According to the article below on exporting Excel spreadsheets to CSV, which character set does Excel appear to use when performing its own CSV export?

_Excerpted text_:

(begin)

Excel provides a way to save spreadsheets as a CSV file, but it seems to fail at handling UTF-8 characters. See how a real programmer deals with the problem.
CSV stands
for Comma-Separated-Values and is a very common format used for
exchanging data between diverse applications. While the Excel
Spreadsheet file format is complex (since it has to accommodate a lot
more!), CSV is a simpler format representing just tabular data.
In this article, we show you a way of exporting the data from
an Excel spreadsheet to CSV. We use the Apache POI library for the
purpose.
But Why?
Excel directly provides for exporting CSV data using the Save As functionality in the File menu. While it gets the job done in most cases, it leaves something to be desired.
Specifically, if your spreadsheet contains Unicode data, you
are out of luck. It appears that Excel uses Windows default character
set Windows-1252
(or cp-1252) to perform the export. This character set is a very
limited set and cannot represent characters from most foreign languages.
This leaves your CSV output from Excel severely broken if it contains
such characters.
The proper solution is to use Unicode (specifically UTF-8) for encoding the CSV file so all your data is preserved.
It is indeed a surprise that the Excel team has not yet
figured out in 2017 that people may have Unicode data that need to be
exported properly to CSV.
Maybe the Excel developers have not read this article by Joel Spolsky stressing
the need for programmers to be aware of Unicode. Ironically, Joel was
(until 1995?) the project manager for the Excel team. Joel penned the
article in 2003, long after leaving the Excel group.
Using Apache POI
We use Apache POI to read the Excel spreadsheet. Building the program requires this dependency to be declared in pom.xml (assuming Maven for the build) as follows:
<dependency>
<groupId>org.apache.poi</groupId>
<artifactId>poi-ooxml</artifactId>
<version>${poi.version}</version>
</dependency>
Take 1 – The Naive Approach
The first cut of the approach to convert Excel spreadsheet data to CSV is shown in the block below.

(end)

_Data listing_:
(begin)

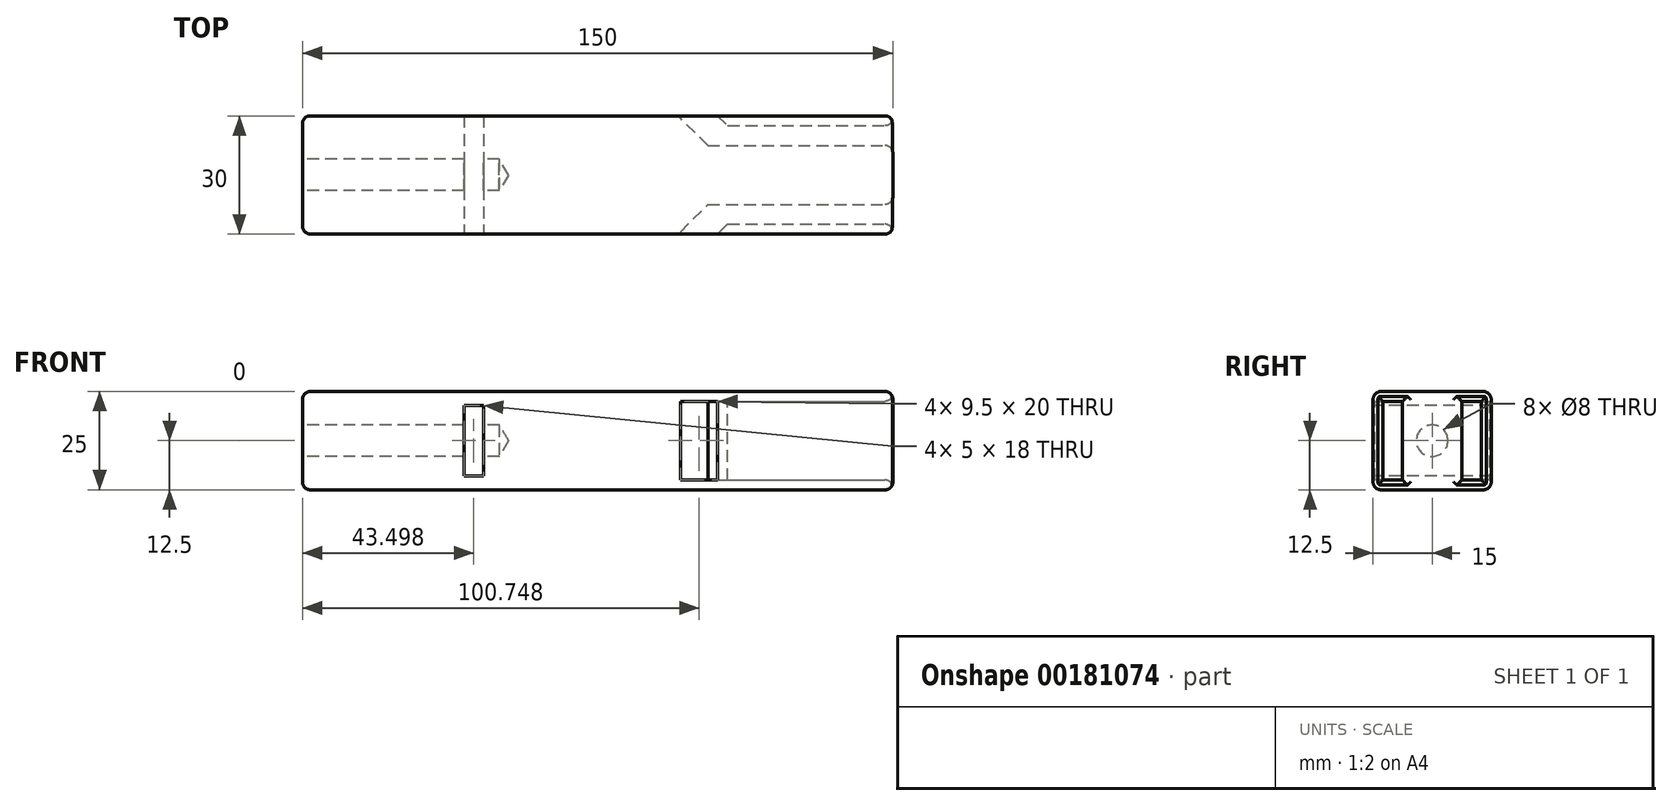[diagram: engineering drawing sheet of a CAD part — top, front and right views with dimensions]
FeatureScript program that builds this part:
annotation { "Feature Type Name" : "Feature", "Feature Type Description" : "" }
export const myFeature = defineFeature(function(context is Context, id is Id, definition is map)
    precondition{}
    {
        {
            var Q0;
            Q0=qCreatedBy(makeId("Top.planeOp"),FACE);
            var sketch = newSketch(context, id + "F0", { "sketchPlane" : qUnion([Q0])});
            skLineSegment(sketch, "E0.bottom", {"start": v(-186.5, 24.3) * mm, "end": v(-36.5, 24.3) * mm});
            skLineSegment(sketch, "E0.top", {"start": v(-186.5, -5.7) * mm, "end": v(-36.5, -5.7) * mm});
            skLineSegment(sketch, "E0.left", {"start": v(-186.5, 24.3) * mm, "end": v(-186.5, -5.7) * mm});
            skLineSegment(sketch, "E0.right", {"start": v(-36.5, 24.3) * mm, "end": v(-36.5, -5.7) * mm});
            skSolve(sketch);
        }
        {
            var Q0;
            Q0 = qSketchRegion(id + "F0", true);
            extrude(context, id + "F1", {"entities" : qUnion([Q0]), "depth" : 25 * mm});
        }
        {
            var Q0;
            Q0=makeQuery(id+"F1.opExtrude","SWEPT_FACE",FACE,{"disambiguationData":[OSD([sQuery(id+"F0.wireOp",EDGE,"E0.right")])]});
            var sketch = newSketch(context, id + "F2", { "sketchPlane" : qUnion([Q0])});
            skLineSegment(sketch, "E1.bottom", {"start": v(21.8, 22.5) * mm, "end": v(16.8, 22.5) * mm});
            skLineSegment(sketch, "E1.top", {"start": v(21.8, 2.5) * mm, "end": v(16.8, 2.5) * mm});
            skLineSegment(sketch, "E1.left", {"start": v(21.8, 22.5) * mm, "end": v(21.8, 2.5) * mm});
            skLineSegment(sketch, "E1.right", {"start": v(16.8, 22.5) * mm, "end": v(16.8, 2.5) * mm});
            skLineSegment(sketch, "E2.bottom", {"start": v(-3.2, 22.5) * mm, "end": v(1.8, 22.5) * mm});
            skLineSegment(sketch, "E2.top", {"start": v(-3.2, 2.5) * mm, "end": v(1.8, 2.5) * mm});
            skLineSegment(sketch, "E2.left", {"start": v(-3.2, 22.5) * mm, "end": v(-3.2, 2.5) * mm});
            skLineSegment(sketch, "E2.right", {"start": v(1.8, 22.5) * mm, "end": v(1.8, 2.5) * mm});
            skSolve(sketch);
        }
        {
            var Q0;
            Q0 = qSketchRegion(id + "F2", true);
            extrude(context, id + "F3", {"entities" : qUnion([Q0]), "operationType" : NewBodyOperationType.REMOVE, "oppositeDirection" : true, "depth" : 50 * mm});
        }
        {
            var Q0;
            Q0=makeQuery(id+"F1.opExtrude","SWEPT_FACE",FACE,{"disambiguationData":[OSD([sQuery(id+"F0.wireOp",EDGE,"E0.top")])]});
            var sketch = newSketch(context, id + "F4", { "sketchPlane" : qUnion([Q0])});
            skLineSegment(sketch, "E3.bottom", {"start": v(-90.5, 22.5) * mm, "end": v(-85.5, 22.5) * mm});
            skLineSegment(sketch, "E3.top", {"start": v(-90.5, 2.5) * mm, "end": v(-85.5, 2.5) * mm});
            skLineSegment(sketch, "E3.left", {"start": v(-90.5, 22.5) * mm, "end": v(-90.5, 2.5) * mm});
            skLineSegment(sketch, "E3.right", {"start": v(-85.5, 22.5) * mm, "end": v(-85.5, 2.5) * mm});
            skSolve(sketch);
        }
        {
            var Q0;
            Q0 = qSketchRegion(id + "F4", true);
            extrude(context, id + "F5", {"entities" : qUnion([Q0]), "operationType" : NewBodyOperationType.REMOVE, "oppositeDirection" : true, "depth" : 7.5 * mm});
        }
        {
            var Q0;
            Q0=makeQuery(id+"F5.boolean.opBoolean","COPY",EDGE,{"derivedFrom":makeQuery(id+"F5.opExtrude","CAP_EDGE",EDGE,{"disambiguationData":[OSD([sQuery(id+"F4.wireOp",EDGE,"E3.left")])],"isStart":false})});
            chamfer(context, id + "F6", {"entities" : qUnion([Q0]), "width" : 7 * mm, "tangentPropagation" : true});
        }
        {
            var Q0;
            Q0=makeQuery(id+"F5.boolean.opBoolean","INTERSECT",EDGE,{"derivedFrom":[makeQuery(id+"F3.boolean.opBoolean","COPY",FACE,{"derivedFrom":makeQuery(id+"F3.opExtrude","SWEPT_FACE",FACE,{"disambiguationData":[OSD([sQuery(id+"F2.wireOp",EDGE,"E2.left")])]})}),makeQuery(id+"F5.opExtrude","SWEPT_FACE",FACE,{"disambiguationData":[OSD([sQuery(id+"F4.wireOp",EDGE,"E3.right")])]})]});
            chamfer(context, id + "F7", {"entities" : qUnion([Q0]), "width" : 7 * mm, "tangentPropagation" : true});
        }
        {
            var Q0;
            Q0=makeQuery(id+"F1.opExtrude","SWEPT_FACE",FACE,{"disambiguationData":[OSD([sQuery(id+"F0.wireOp",EDGE,"E0.bottom")])]});
            var sketch = newSketch(context, id + "F8", { "sketchPlane" : qUnion([Q0])});
            skLineSegment(sketch, "E4.bottom", {"start": v(85.5, 22.5) * mm, "end": v(90.5, 22.5) * mm});
            skLineSegment(sketch, "E4.top", {"start": v(85.5, 2.5) * mm, "end": v(90.5, 2.5) * mm});
            skLineSegment(sketch, "E4.left", {"start": v(85.5, 22.5) * mm, "end": v(85.5, 2.5) * mm});
            skLineSegment(sketch, "E4.right", {"start": v(90.5, 22.5) * mm, "end": v(90.5, 2.5) * mm});
            skSolve(sketch);
        }
        {
            var Q0;
            Q0 = qSketchRegion(id + "F8", true);
            extrude(context, id + "F9", {"entities" : qUnion([Q0]), "operationType" : NewBodyOperationType.REMOVE, "oppositeDirection" : true, "depth" : 7.5 * mm});
        }
        {
            var Q0;
            Q0=makeQuery(id+"F9.boolean.opBoolean","COPY",EDGE,{"derivedFrom":makeQuery(id+"F9.opExtrude","CAP_EDGE",EDGE,{"disambiguationData":[OSD([sQuery(id+"F8.wireOp",EDGE,"E4.right")])],"isStart":false})});
            var Q1;
            Q1=makeQuery(id+"F9.boolean.opBoolean","INTERSECT",EDGE,{"derivedFrom":[makeQuery(id+"F3.boolean.opBoolean","COPY",FACE,{"derivedFrom":makeQuery(id+"F3.opExtrude","SWEPT_FACE",FACE,{"disambiguationData":[OSD([sQuery(id+"F2.wireOp",EDGE,"E1.left")])]})}),makeQuery(id+"F9.opExtrude","SWEPT_FACE",FACE,{"disambiguationData":[OSD([sQuery(id+"F8.wireOp",EDGE,"E4.left")])]})]});
            chamfer(context, id + "F10", {"entities" : qUnion([Q0, Q1]), "width" : 7 * mm, "tangentPropagation" : true});
        }
        {
            var Q0;
            Q0=makeQuery(id+"F1.opExtrude","SWEPT_FACE",FACE,{"disambiguationData":[OSD([sQuery(id+"F0.wireOp",EDGE,"E0.right")])]});
            fillet(context, id + "F11", {"entities" : qUnion([Q0]), "radius" : 2 * mm, "tangentPropagation" : true, "allowEdgeOverflow" : false});
        }
        {
            var Q0;
            Q0=makeQuery(id+"F1.opExtrude","CAP_EDGE",EDGE,{"disambiguationData":[OSD([sQuery(id+"F0.wireOp",EDGE,"E0.top")])],"isStart":true});
            var Q1;
            Q1=makeQuery(id+"F1.opExtrude","CAP_EDGE",EDGE,{"disambiguationData":[OSD([sQuery(id+"F0.wireOp",EDGE,"E0.bottom")])],"isStart":true});
            var Q2;
            Q2=makeQuery(id+"F1.opExtrude","CAP_EDGE",EDGE,{"disambiguationData":[OSD([sQuery(id+"F0.wireOp",EDGE,"E0.bottom")])],"isStart":false});
            var Q3;
            Q3=makeQuery(id+"F1.opExtrude","CAP_EDGE",EDGE,{"disambiguationData":[OSD([sQuery(id+"F0.wireOp",EDGE,"E0.top")])],"isStart":false});
            fillet(context, id + "F12", {"entities" : qUnion([Q0, Q1, Q2, Q3]), "radius" : 2 * mm, "tangentPropagation" : true, "allowEdgeOverflow" : false});
        }
        {
            var Q0;
            Q0=makeQuery(id+"F1.opExtrude","SWEPT_FACE",FACE,{"disambiguationData":[OSD([sQuery(id+"F0.wireOp",EDGE,"E0.left")])]});
            fillet(context, id + "F13", {"entities" : qUnion([Q0]), "radius" : 2 * mm, "tangentPropagation" : true, "allowEdgeOverflow" : false});
        }
        {
            var Q0;
            Q0=makeQuery(id+"F1.opExtrude","SWEPT_FACE",FACE,{"disambiguationData":[OSD([sQuery(id+"F0.wireOp",EDGE,"E0.top")])]});
            var sketch = newSketch(context, id + "F14", { "sketchPlane" : qUnion([Q0])});
            skLineSegment(sketch, "E5.bottom", {"start": v(-145.5, 21.5) * mm, "end": v(-140.5, 21.5) * mm});
            skLineSegment(sketch, "E5.top", {"start": v(-145.5, 3.5) * mm, "end": v(-140.5, 3.5) * mm});
            skLineSegment(sketch, "E5.left", {"start": v(-145.5, 21.5) * mm, "end": v(-145.5, 3.5) * mm});
            skLineSegment(sketch, "E5.right", {"start": v(-140.5, 21.5) * mm, "end": v(-140.5, 3.5) * mm});
            skSolve(sketch);
        }
        {
            var Q0;
            Q0 = qSketchRegion(id + "F14", true);
            extrude(context, id + "F15", {"entities" : qUnion([Q0]), "operationType" : NewBodyOperationType.REMOVE, "oppositeDirection" : true, "depth" : 50 * mm});
        }
        {
            var Q0;
            Q0=makeQuery(id+"F1.opExtrude","SWEPT_FACE",FACE,{"disambiguationData":[OSD([sQuery(id+"F0.wireOp",EDGE,"E0.left")])]});
            var sketch = newSketch(context, id + "F16", { "sketchPlane" : qUnion([Q0])});
            skPoint(sketch, "E6", {"position": v(-9.3, 12.5) * mm});
            skPoint(sketch, "E6.positionSnap0", {"position": v(-22.3, 12.5) * mm});
            skPoint(sketch, "E6.positionSnap1", {"position": v(-9.3, 23) * mm});
            skSolve(sketch);
        }
        {
            var Q0;
            Q0=sQuery(id+"F16.wireOp",VERTEX,"E6");
            var Q1;
            Q1=makeQuery(id+"F1.opExtrude","SWEPT_BODY",BODY,{"disambiguationData":[OSD([sQuery(id+"F0.wireOp",EDGE,"E0.bottom"),sQuery(id+"F0.wireOp",EDGE,"E0.top"),sQuery(id+"F0.wireOp",EDGE,"E0.left"),sQuery(id+"F0.wireOp",EDGE,"E0.right")])]});
            hole(context, id + "F17", {"style" : HoleStyle.SIMPLE, "endStyle" : HoleEndStyle.BLIND, "holeDiameter" : 8 * mm, "holeDepth" : 50 * mm, "locations" : qUnion([Q0]), "scope" : qUnion([Q1])});
        }
    });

(end)

_Solution for this task_: Windows-1252, also called cp-1252.